(See also: Prelude and Parts II, III, and IV)
Matt Sakey has a belated column on Roger Ebert’s hating on video games. I’ve already responded to many of Sakey’s points here and here, but basically I think Ebert is largely right. At this point, video games as narrative art are inferior to books, movies, TV, wha’evah.
Sakey brings up another point that’s worth considering in the discussion of games as art — or, less pretentiously, the discussion of games as more than just item collection and lightweight puzzling.
Ebert’s claim that there can be no auteurism without authors is compelling, but ultimately incorrect; there is an auteurist presence in game development and those auteurs leave an imprint on all their work. Peter Molyneaux, Will Wright, Sid Meier, Shigeru Miyamoto; they and their many other name-known colleagues are our Fassbinders and Scorceses.

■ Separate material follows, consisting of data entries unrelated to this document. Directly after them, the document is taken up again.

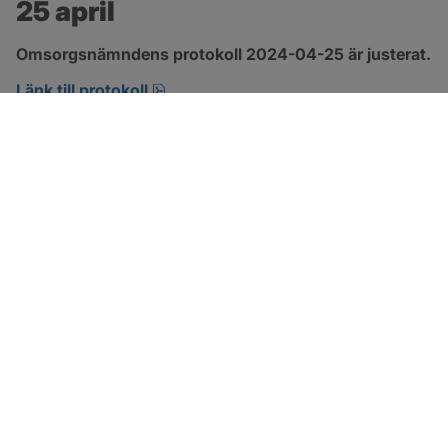
25 april
Omsorgsnämndens protokoll 2024-04-25 är justerat.
pdf, 222.9 kB, öppnas i nytt fönster.
Länk till protokoll
SOTENÄS KOMMUN
Besöksadress
Parkgatan 46
456 80 Kungshamn
Hitta hit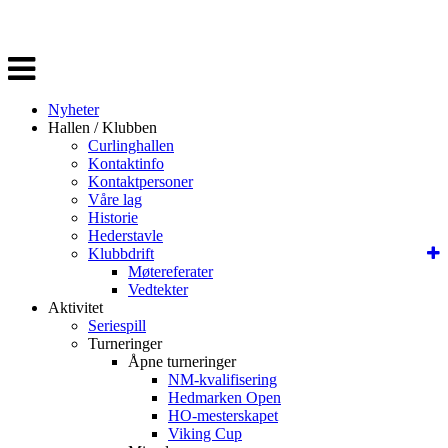
Veksle
navigasjon
Nyheter
Hallen / Klubben
Curlinghallen
Kontaktinfo
Kontaktpersoner
Våre lag
Historie
Hederstavle
Klubbdrift
Møtereferater
Vedtekter
Aktivitet
Seriespill
Turneringer
Åpne turneringer
NM-kvalifisering
Hedmarken Open
HO-mesterskapet
Viking Cup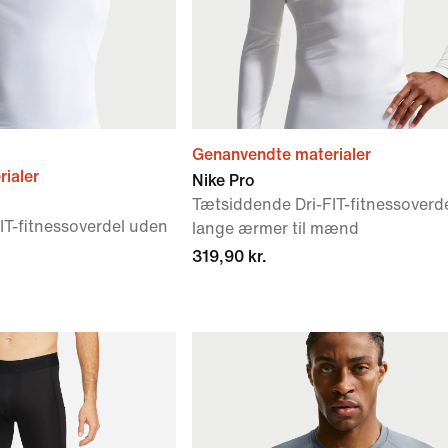
Genanvendte materialer
ialer
Nike Pro
Tætsiddende Dri-FIT-fitnessoverd
IT-fitnessoverdel uden
lange ærmer til mænd
319,90 kr.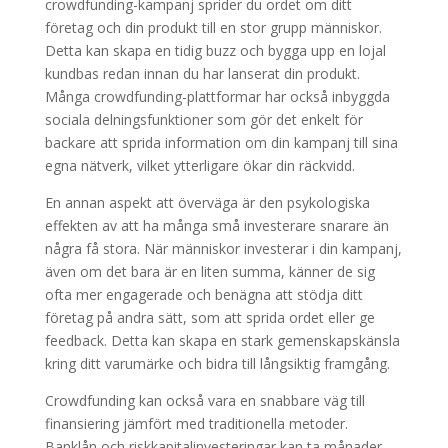
crowdfunding-kampanj sprider du ordet om ditt
företag och din produkt till en stor grupp människor.
Detta kan skapa en tidig buzz och bygga upp en lojal
kundbas redan innan du har lanserat din produkt.
Många crowdfunding-plattformar har också inbyggda
sociala delningsfunktioner som gör det enkelt för
backare att sprida information om din kampanj till sina
egna nätverk, vilket ytterligare ökar din räckvidd.
En annan aspekt att överväga är den psykologiska
effekten av att ha många små investerare snarare än
några få stora. När människor investerar i din kampanj,
även om det bara är en liten summa, känner de sig
ofta mer engagerade och benägna att stödja ditt
företag på andra sätt, som att sprida ordet eller ge
feedback. Detta kan skapa en stark gemenskapskänsla
kring ditt varumärke och bidra till långsiktig framgång.
Crowdfunding kan också vara en snabbare väg till
finansiering jämfört med traditionella metoder.
Banklån och riskkapitalinvesteringar kan ta månader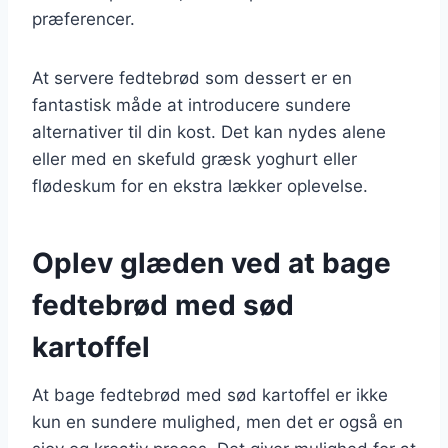
præferencer.
At servere fedtebrød som dessert er en
fantastisk måde at introducere sundere
alternativer til din kost. Det kan nydes alene
eller med en skefuld græsk yoghurt eller
flødeskum for en ekstra lækker oplevelse.
Oplev glæden ved at bage
fedtebrød med sød
kartoffel
At bage fedtebrød med sød kartoffel er ikke
kun en sundere mulighed, men det er også en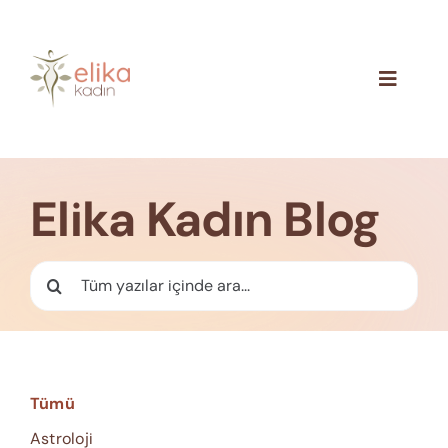
Skip
to
content
Toggle
Navigat
Hakkımızda
Blog
Elika Kadın Blog
İletişim
Ara:
Tümü
Astroloji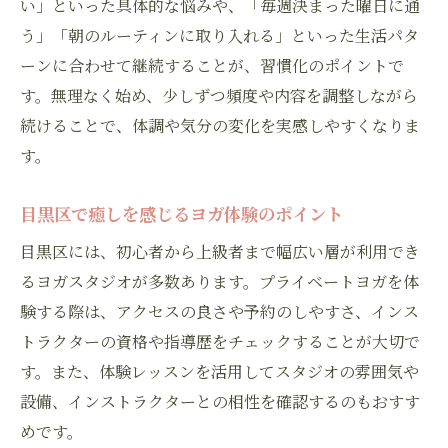
い」といった具体的な悩みや、「毎週決まった曜日に通
う」「朝のルーティンに取り入れる」といった生活パタ
ーンに合わせて継続することが、習慣化のポイントで
す。無理なく始め、少しずつ頻度や内容を調整しながら
続けることで、体調や気分の変化を実感しやすくなりま
す。
目黒区で癒しを感じるヨガ体験のポイント
目黒区には、初心者から上級者まで幅広い層が利用でき
るヨガスタジオが多数あります。プライベートヨガを体
験する際は、アクセスの良さや予約のしやすさ、インス
トラクターの資格や指導歴をチェックすることが大切で
す。また、体験レッスンを活用してスタジオの雰囲気や
設備、インストラクターとの相性を確認するのもおすす
めです。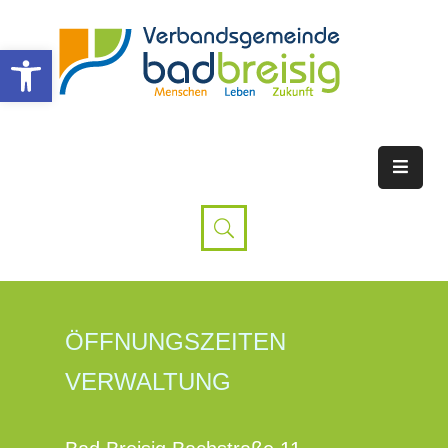
Werkzeugleiste öffnen
ÖFFNUNGSZEITEN
VERWALTUNG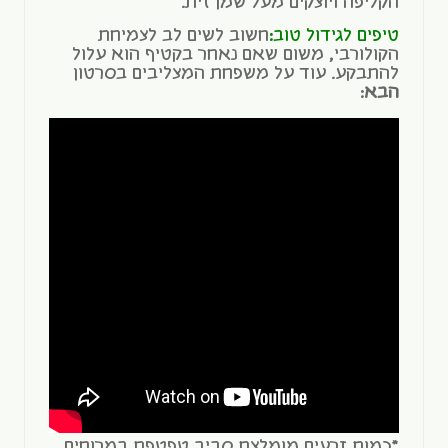
הקליפה ויוצקים מעל שמן זית.
טיפים לגידול טוב:
חשוב לשים לב לצמיחת
הקולורבי, משום שאם נאחר בקטיף הוא עלול
להתבקע. עוד על משפחת המצליבים בסרטון
הבא
:
*כמות זרעים מומלצת סביב טפטפת במרוחים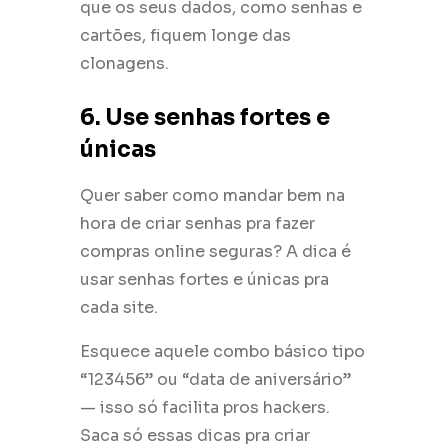
que os seus dados, como senhas e
cartões, fiquem longe das
clonagens.
6. Use senhas fortes e
únicas
Quer saber como mandar bem na
hora de criar senhas pra fazer
compras online seguras? A dica é
usar senhas fortes e únicas pra
cada site.
Esquece aquele combo básico tipo
“123456” ou “data de aniversário”
— isso só facilita pros hackers.
Saca só essas dicas pra criar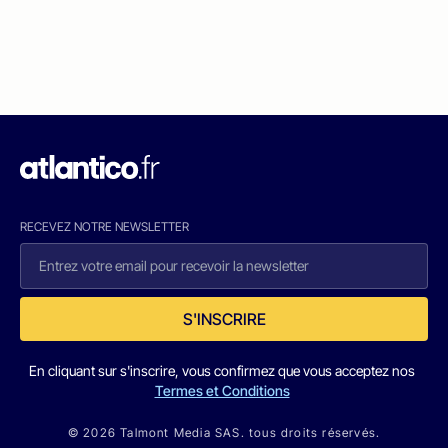
RECEVEZ NOTRE NEWSLETTER
S'INSCRIRE
En cliquant sur s'inscrire, vous confirmez que vous acceptez nos
Termes et Conditions
© 2026 Talmont Media SAS. tous droits réservés.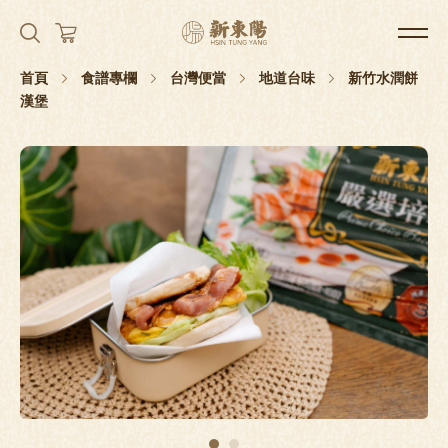
首頁
食譜專欄
台灣便當
地道台味
新竹水潤餅
漢堡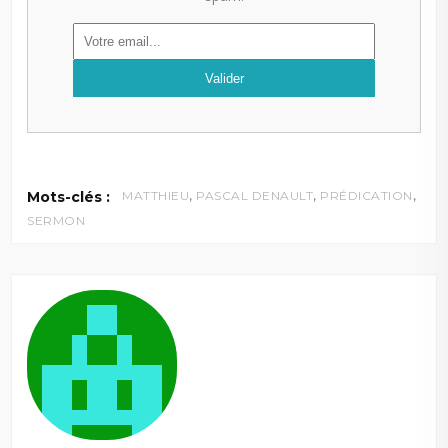
,
,
,
Mots-clés :
MATTHIEU
PASCAL DENAULT
PRÉDICATION
SERMON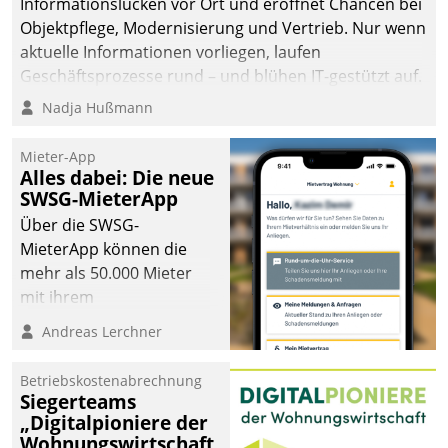
Informationslücken vor Ort und eröffnet Chancen bei
die Bereitschaft, sich zu überprüfen, zu hinterfragen
Objektpflege, Modernisierung und Vertrieb. Nur wenn
und zu verändern.
aktuelle Informationen vorliegen, laufen
Geschäftsprozesse rund – und blühen IT-gestützt auf.
Nadja Hußmann
Mieter-App
Alles dabei: Die neue
SWSG-MieterApp
Über die SWSG-
MieterApp können die
mehr als 50.000 Mieter
mit ihrem
Wohnungsunternehmen
Andreas Lerchner
kommunizieren, auf dem
Laufenden bleiben, Daten
Betriebskostenabrechnung
einsehen und ändern
Siegerteams
oder
„Digitalpioniere der
Wohnungswirtschaft
Schadensmeldungen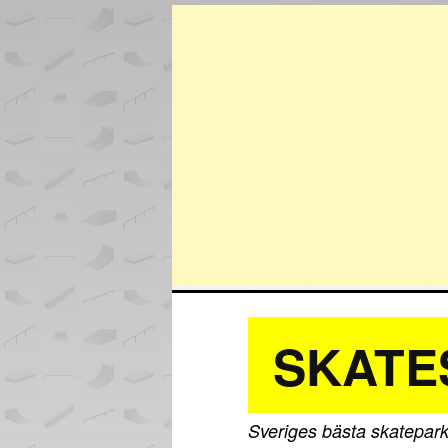
SKATE
Sveriges bästa skatepark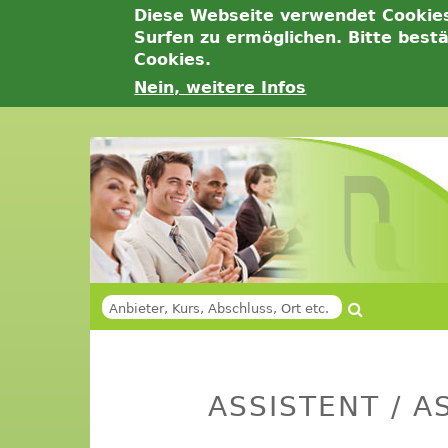
Diese Webseite verwendet Cookie
Surfen zu ermöglichen. Bitte best
Cookies.
Nein, weitere Infos
Jump
to
navigation
Suche
SUCHFORMULAR
Back
Back
to
to
ASSISTENT / 
top
top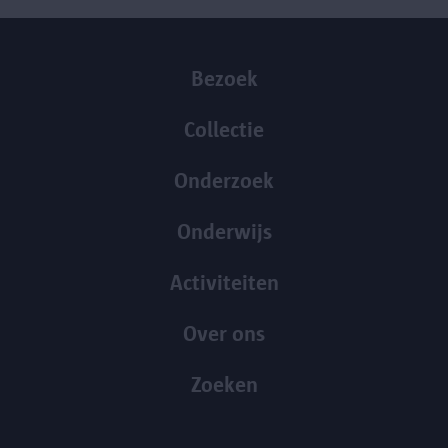
Bezoek
Collectie
Onderzoek
Onderwijs
Activiteiten
Over ons
Zoeken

Yes, yes, the usual suspects are geniuses of video game design. Some are among the best programmers and graphics wizards on earth. The book Smartbomb recounts that after Wright’s SimCity came out,
Maxis began getting requests for simulations from outfits as diverse and far-ranging as the Australian Tax Board, the Candadian Railway System, and the Environmental Protection Agency. Maxis’s simulation division built SimHealth for the Markle Foundation in New York, which modeled the entire national health care system, and one for Chevron called SimRefinery, which helped orient employees on how refineries worked.
But trotting out Super Mario Bros. 3, Civilization, The Sims, whatever, doesn’t answer Ebert’s point.
Scorcese is so admired because he has used all of the tools available to the filmmaker — both the technical tools of the medium and the artistic tools of acting, writing and design — to tell some of the most penetrating, engaging stories cinema has seen.
To take another (auteurless?) example, Citizen Kane is revered not just because of Orson Welles’ performance, or the tricky and smart screenplay, or the then-new or perfected technical tricks. It’s because Welles and his collaborators put all of these together in the service of telling Charles Foster Kane’s story: the long-focus shots highlight Kane’s loneliness; the camera built in to the floor during the song-and-dance scene subtly gives you a sense of how everyone saw him as a towering, larger-than-life figure; the flashbacks, newsreels and loopy construction give the story a mythic power; and Welles makes sure none of this goes to waste by thoroughly becoming CF Kane.
Of course, not all film “auteurs” are as concerned with narrative and telling a story. But in many of those cases, the exploration is in purposefully subverting narrative, playing with and challenging conventions.
The oft-cited video game “auteurs” are nothing like this. They’re one-dimensional savants of game design or caricature. And even using the haughty and undefinable “auteur” designation misses an important point.
Where is the video game Chuck Jones, Friz Freleng, Tim Burton, Terry Gilliam, Frank Miller, Dave McKean — the figures whose unique styles change the possibilities of what a medium’s visual art can do? Sure, the Super Mario Bros. characters are cute and memorable. But there are few video games that show a unique art style and sensibility rather than just presenting some version of cliched sci-fi or fantasy.
And where is the video game David Lynch, Neil Gaiman, Quentin Tarantino, David Milch, [insert Simpsons writer/producer here]? Psychonauts has a visual flair — though never derivative, it recalls a mix of the most out-there Looney Tunes and Burton — and a comedic touch wholly foreign to other video games. The box says “A psychic adventure by Tim Schafer” — and you can immediately tell this game reflects one man’s vision and sensibility. I can think of few other video games that come close to this. (Earthworm Jim for the Genesis and the Oddworld games come to mind, but they’re not as visually unique and have minimal dialogue).
I’m not trying to dismiss the achievements or brilliance of the best video game makers. I love Metroid, Zelda, Castlevania as much as anyone. What’s too often lacking in this discussion is a sense of perspective.
We don’t (or shouldn’t) need to be defensive anymore: video games are worthwhile and okay, and many of them are technically remarkable. But that doesn’t make them equal to movies, comics, books, or TV. Right now, they’re too focused on the technical, too limited, too derivative to compare them to other forms of narrative (and, in many cases, visual) art.
Let’s appreciate video games for what they are. And, whether it means writing about, playing, or making games, let’s keep trying to figure out and reach what they can be.